© 2015 Fat Wreck Chords
There’s a warm feeling that overcomes some people when certain sounds, something familiar and inviting plays. I’m getting those kind of feelings now as I listen to the new Leftover Crack album, Constructs of the State. It’s been the better part of a decade since the controversial and exceptional Fuck World Trade was released. Just in time for the holiday season, for your gatherings with kith and kin are the crack rocksteady sounds both old and new to warm your cold dead hearts.
The new release stays true to form with 13 scathing salvos against a broken system, what’s new is more sonic diversity. Track five, Slave to the Throne is a brutally metallic track with speed metal thrash riffs more akin to Slayer or Obituary than more common ska-punk outfits. There’s also a wider range of instrumentation in play with folkish sounds of banjo and possibly a washboard on track six, Bedbugs and Beyond.
Many of the tracks feature film or tv soundtrack backdrops to frame the context of the lyrics. “Of course I’m dangerous, I’m police. I can do terrible things to people..with impunity.” from True Detective sets the tone of the track Corrupt Vision. In addition to the tonal variety of the individual tracks, there’s plenty of guest vocals including track four, System Fucked featuring Jesse Michaels of Op Ivy.
The album continues in a consistent manner, lashing out at broken systems of finance, patriarchy, healthcare and prison systems. The sounds of the songs may change from track to track but the tone is the same. There’s something very broken. I don’t know if an album can provide solutions to the complex problems that we face as a society, but if it can make people think it’s a start.
The album does get to a point where I believe that it’s almost too overproduced. It’s a fine example of production, but the it serves to burnish the raw edge that I’m missing. Between that and what I think is an imbalance of more ska heavy content I’ve had to knock the score down a bit. All aside it’s a fantastic album, fit for a time when things are in constant threat of being ripped apart at the seams.

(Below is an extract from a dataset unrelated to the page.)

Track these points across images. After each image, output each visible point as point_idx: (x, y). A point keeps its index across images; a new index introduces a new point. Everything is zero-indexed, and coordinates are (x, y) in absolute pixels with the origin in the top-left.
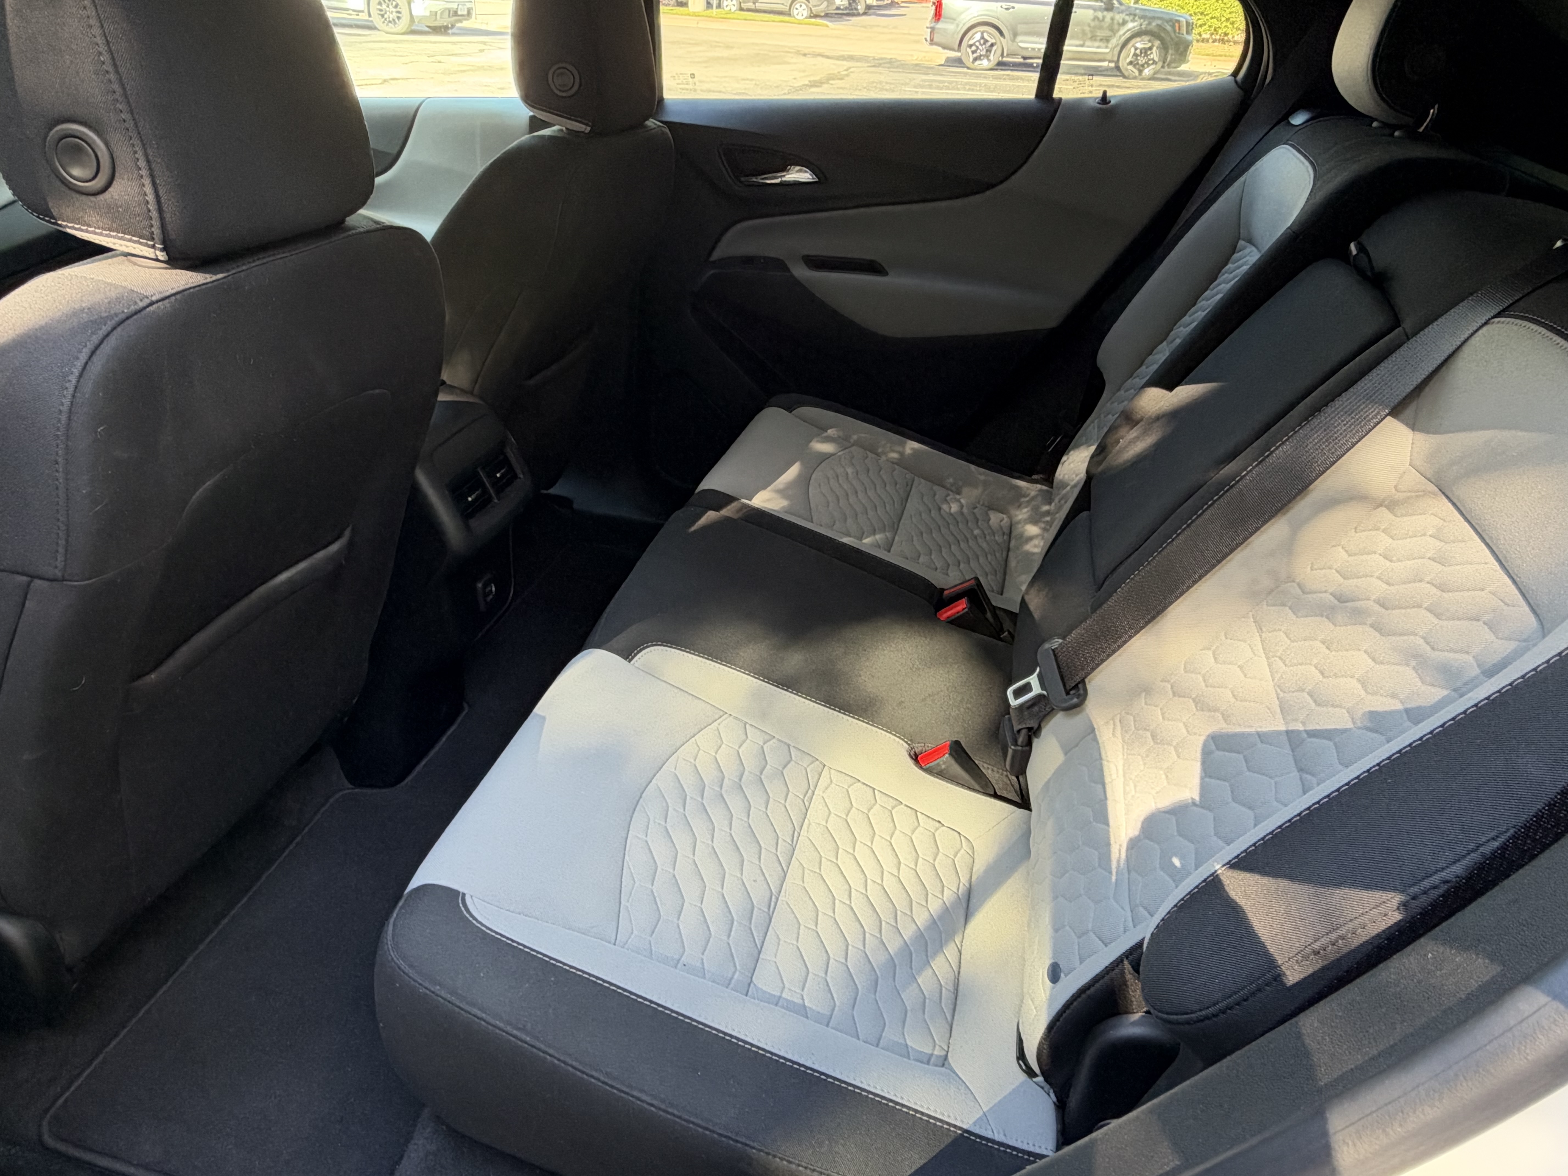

Final note: I’ve been going over this release for about a week now. Initially I didn’t feel quite so strongly about it as I’ve become over successive listens. The more times I hear it, the more the music sinks in and the impact of the band’s rage takes hold. We’re living during some incredible times, but we’re also living through some incredibly fucked up times. If you ask me, it’s times like these that music is the best weapon against a war to which we’ve all been blindly conscripted.